* EXTRACTED ENTRIES:
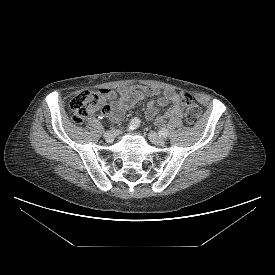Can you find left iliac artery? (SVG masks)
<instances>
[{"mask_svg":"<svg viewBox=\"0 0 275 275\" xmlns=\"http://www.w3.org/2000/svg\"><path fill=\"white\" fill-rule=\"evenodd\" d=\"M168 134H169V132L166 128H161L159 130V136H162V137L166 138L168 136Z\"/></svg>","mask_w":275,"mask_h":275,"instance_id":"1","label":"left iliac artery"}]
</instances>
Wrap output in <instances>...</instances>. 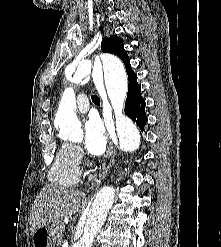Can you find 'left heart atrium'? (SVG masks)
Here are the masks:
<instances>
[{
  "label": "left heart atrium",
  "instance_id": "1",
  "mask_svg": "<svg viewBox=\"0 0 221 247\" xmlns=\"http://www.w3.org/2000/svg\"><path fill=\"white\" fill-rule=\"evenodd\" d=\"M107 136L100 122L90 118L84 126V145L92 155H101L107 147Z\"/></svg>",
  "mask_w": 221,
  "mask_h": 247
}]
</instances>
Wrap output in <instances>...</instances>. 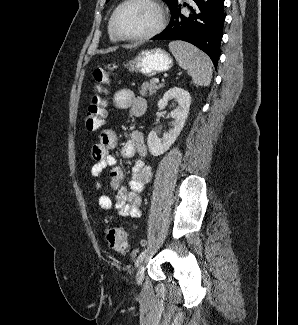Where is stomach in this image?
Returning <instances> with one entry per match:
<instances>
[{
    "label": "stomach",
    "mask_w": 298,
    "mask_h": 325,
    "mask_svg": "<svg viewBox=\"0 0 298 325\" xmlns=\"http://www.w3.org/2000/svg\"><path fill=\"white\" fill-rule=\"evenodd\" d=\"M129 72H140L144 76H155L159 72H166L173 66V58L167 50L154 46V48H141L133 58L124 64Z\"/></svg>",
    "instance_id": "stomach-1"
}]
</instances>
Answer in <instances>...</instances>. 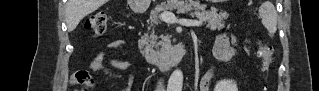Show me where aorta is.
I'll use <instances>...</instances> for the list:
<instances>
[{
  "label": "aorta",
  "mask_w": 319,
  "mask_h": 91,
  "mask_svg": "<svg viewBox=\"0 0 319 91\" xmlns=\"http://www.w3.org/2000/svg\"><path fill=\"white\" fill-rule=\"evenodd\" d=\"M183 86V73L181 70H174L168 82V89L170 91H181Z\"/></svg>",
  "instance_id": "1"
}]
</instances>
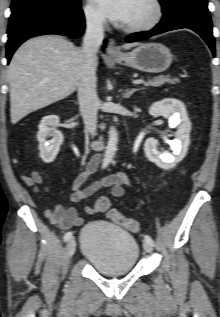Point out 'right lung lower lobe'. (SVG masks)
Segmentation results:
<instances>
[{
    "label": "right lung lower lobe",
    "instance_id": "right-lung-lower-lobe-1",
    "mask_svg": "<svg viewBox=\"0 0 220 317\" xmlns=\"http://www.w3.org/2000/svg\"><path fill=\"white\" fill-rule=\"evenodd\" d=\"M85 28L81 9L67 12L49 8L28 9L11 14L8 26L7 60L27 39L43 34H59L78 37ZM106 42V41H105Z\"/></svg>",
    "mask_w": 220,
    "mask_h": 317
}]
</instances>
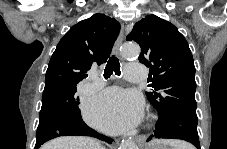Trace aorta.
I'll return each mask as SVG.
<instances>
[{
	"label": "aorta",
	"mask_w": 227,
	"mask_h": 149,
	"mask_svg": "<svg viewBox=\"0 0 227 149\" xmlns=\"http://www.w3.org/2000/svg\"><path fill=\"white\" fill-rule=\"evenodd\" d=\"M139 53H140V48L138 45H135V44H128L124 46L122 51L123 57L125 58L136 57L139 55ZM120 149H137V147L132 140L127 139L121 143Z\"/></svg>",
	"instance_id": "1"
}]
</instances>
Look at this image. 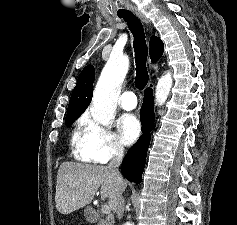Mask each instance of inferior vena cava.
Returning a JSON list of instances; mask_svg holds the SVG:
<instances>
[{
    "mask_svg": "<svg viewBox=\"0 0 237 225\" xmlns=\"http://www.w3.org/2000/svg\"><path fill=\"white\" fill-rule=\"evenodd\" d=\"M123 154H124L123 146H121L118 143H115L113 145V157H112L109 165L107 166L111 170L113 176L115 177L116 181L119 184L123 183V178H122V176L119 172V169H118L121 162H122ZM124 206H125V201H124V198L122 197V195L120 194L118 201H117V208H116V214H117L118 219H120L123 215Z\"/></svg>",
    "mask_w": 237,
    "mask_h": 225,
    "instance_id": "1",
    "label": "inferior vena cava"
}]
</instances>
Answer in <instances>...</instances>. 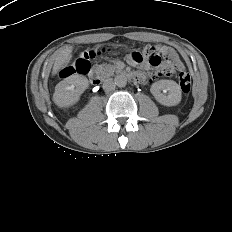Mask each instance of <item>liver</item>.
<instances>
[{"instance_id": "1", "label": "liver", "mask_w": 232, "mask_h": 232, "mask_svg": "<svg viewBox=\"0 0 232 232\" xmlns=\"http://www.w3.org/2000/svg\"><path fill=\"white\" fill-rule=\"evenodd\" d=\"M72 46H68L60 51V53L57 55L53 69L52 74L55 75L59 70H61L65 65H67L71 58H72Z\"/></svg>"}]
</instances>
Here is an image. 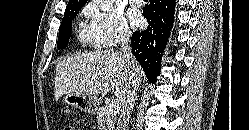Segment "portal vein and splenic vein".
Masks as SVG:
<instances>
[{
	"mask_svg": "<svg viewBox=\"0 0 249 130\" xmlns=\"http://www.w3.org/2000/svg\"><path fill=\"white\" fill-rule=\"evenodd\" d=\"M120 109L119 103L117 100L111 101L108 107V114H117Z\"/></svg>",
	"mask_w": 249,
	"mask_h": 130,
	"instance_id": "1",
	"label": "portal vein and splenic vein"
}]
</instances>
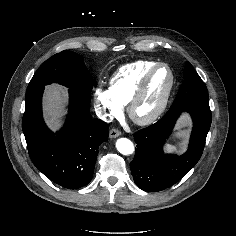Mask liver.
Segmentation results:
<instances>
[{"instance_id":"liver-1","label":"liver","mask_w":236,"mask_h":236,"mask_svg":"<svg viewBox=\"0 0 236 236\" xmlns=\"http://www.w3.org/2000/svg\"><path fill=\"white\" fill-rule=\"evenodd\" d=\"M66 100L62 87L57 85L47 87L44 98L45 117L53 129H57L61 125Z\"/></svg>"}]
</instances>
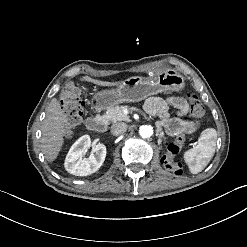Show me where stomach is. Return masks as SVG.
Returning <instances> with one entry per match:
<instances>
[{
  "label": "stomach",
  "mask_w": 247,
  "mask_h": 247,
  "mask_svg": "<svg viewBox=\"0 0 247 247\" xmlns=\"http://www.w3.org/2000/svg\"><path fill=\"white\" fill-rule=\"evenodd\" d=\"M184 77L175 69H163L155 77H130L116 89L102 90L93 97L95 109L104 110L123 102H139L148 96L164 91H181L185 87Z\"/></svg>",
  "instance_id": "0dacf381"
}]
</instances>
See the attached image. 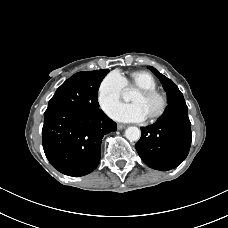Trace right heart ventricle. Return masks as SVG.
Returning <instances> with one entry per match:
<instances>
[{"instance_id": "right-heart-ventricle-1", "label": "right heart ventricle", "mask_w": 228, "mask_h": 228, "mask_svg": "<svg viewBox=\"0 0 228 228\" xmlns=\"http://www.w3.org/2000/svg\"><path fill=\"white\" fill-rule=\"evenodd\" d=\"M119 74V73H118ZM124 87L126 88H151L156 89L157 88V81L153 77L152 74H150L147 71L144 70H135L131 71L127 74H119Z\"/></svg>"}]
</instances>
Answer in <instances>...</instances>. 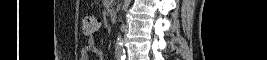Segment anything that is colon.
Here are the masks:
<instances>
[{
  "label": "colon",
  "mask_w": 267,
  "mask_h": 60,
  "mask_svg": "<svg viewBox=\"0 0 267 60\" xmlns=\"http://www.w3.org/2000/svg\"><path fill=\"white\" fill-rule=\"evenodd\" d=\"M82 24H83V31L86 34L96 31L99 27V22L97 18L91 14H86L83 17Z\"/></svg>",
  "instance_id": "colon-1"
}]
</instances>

==

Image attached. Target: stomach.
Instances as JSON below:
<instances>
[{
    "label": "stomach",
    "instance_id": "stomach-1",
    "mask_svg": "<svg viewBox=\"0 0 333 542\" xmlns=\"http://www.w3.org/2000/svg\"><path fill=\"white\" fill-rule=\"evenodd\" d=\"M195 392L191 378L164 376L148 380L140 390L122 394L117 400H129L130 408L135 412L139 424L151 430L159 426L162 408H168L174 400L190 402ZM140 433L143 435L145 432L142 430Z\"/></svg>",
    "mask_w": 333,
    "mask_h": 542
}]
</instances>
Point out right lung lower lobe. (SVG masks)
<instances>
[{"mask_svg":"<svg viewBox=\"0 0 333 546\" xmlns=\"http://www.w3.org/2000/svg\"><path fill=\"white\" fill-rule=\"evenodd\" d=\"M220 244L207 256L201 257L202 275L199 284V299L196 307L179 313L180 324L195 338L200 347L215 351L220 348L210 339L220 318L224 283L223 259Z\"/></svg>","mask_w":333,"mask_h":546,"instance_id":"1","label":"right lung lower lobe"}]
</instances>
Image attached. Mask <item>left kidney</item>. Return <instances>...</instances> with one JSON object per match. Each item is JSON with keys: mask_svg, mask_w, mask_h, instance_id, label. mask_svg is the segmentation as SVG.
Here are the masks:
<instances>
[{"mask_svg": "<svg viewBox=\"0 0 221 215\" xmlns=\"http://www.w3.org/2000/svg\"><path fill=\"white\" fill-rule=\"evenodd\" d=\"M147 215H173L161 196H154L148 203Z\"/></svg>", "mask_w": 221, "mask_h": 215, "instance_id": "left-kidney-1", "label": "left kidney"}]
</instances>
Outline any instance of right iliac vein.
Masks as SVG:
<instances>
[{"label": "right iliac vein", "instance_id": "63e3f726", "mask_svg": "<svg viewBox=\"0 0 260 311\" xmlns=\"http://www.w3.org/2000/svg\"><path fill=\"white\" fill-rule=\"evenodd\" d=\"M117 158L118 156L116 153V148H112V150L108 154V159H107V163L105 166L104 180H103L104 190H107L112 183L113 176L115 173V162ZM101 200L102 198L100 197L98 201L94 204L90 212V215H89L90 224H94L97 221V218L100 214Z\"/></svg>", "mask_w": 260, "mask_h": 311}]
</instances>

--

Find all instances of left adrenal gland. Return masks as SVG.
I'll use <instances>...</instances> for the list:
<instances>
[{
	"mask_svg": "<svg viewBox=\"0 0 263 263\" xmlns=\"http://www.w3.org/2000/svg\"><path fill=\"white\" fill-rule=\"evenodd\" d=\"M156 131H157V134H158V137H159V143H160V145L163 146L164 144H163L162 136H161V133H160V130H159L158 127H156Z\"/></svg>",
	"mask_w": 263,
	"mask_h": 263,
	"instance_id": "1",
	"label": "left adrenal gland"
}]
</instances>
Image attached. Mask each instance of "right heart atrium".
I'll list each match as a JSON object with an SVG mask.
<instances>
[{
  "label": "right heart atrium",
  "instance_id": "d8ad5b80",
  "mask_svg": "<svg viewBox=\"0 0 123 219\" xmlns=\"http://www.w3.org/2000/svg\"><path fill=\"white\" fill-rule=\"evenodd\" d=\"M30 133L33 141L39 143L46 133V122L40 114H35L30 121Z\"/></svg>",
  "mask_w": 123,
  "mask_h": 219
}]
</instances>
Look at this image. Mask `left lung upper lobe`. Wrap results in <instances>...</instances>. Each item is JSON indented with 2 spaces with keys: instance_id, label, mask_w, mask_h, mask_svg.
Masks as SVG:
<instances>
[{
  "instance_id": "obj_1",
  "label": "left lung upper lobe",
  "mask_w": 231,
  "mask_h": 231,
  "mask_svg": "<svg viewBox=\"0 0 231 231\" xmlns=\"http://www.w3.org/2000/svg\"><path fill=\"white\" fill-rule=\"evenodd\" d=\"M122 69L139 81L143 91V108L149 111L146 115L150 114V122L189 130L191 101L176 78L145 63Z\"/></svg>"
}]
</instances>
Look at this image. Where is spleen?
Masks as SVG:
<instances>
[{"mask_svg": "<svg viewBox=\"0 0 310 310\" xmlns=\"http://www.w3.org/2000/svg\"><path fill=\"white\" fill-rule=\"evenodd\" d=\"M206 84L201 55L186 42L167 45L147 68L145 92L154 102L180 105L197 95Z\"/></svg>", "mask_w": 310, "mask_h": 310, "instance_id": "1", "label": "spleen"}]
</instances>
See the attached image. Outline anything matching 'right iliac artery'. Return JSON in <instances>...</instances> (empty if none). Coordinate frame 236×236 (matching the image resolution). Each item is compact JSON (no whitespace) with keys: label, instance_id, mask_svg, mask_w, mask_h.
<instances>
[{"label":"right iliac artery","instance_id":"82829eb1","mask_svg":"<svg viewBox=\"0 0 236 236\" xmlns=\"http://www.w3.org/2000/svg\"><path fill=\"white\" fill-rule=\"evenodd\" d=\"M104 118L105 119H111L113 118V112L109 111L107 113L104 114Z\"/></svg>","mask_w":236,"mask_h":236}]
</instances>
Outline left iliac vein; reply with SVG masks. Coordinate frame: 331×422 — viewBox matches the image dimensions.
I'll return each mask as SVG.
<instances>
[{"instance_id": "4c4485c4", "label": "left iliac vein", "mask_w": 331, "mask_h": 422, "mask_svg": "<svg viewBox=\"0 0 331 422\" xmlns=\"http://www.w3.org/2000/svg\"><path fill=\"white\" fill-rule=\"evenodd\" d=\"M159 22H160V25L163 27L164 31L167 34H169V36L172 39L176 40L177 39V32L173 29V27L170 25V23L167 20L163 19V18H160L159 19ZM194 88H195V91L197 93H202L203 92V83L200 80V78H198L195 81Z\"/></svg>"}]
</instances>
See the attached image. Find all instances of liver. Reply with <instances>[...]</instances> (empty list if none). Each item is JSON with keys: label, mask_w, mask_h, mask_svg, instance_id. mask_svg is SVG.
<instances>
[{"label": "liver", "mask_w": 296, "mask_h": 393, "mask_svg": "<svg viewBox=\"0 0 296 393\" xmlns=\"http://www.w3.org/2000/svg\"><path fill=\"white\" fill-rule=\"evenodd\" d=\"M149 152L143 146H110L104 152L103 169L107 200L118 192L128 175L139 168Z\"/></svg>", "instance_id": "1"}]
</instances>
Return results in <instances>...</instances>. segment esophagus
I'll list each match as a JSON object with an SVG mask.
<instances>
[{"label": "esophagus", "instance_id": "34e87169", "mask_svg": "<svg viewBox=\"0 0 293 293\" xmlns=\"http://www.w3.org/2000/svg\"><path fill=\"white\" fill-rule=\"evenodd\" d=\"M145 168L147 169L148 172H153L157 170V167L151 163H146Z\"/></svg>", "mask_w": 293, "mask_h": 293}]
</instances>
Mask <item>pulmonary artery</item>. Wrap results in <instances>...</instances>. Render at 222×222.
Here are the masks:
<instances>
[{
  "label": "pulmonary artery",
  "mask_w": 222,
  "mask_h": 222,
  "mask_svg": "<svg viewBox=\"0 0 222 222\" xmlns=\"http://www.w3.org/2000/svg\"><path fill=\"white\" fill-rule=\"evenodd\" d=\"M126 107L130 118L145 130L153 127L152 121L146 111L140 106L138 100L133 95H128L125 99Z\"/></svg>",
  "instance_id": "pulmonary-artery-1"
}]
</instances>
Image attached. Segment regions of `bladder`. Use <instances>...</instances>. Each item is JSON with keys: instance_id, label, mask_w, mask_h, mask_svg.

* TASK PROMPT:
Count the lines in the entries above that contain the word "esophagus". Reply with the number alone.

* FULL RESPONSE:
2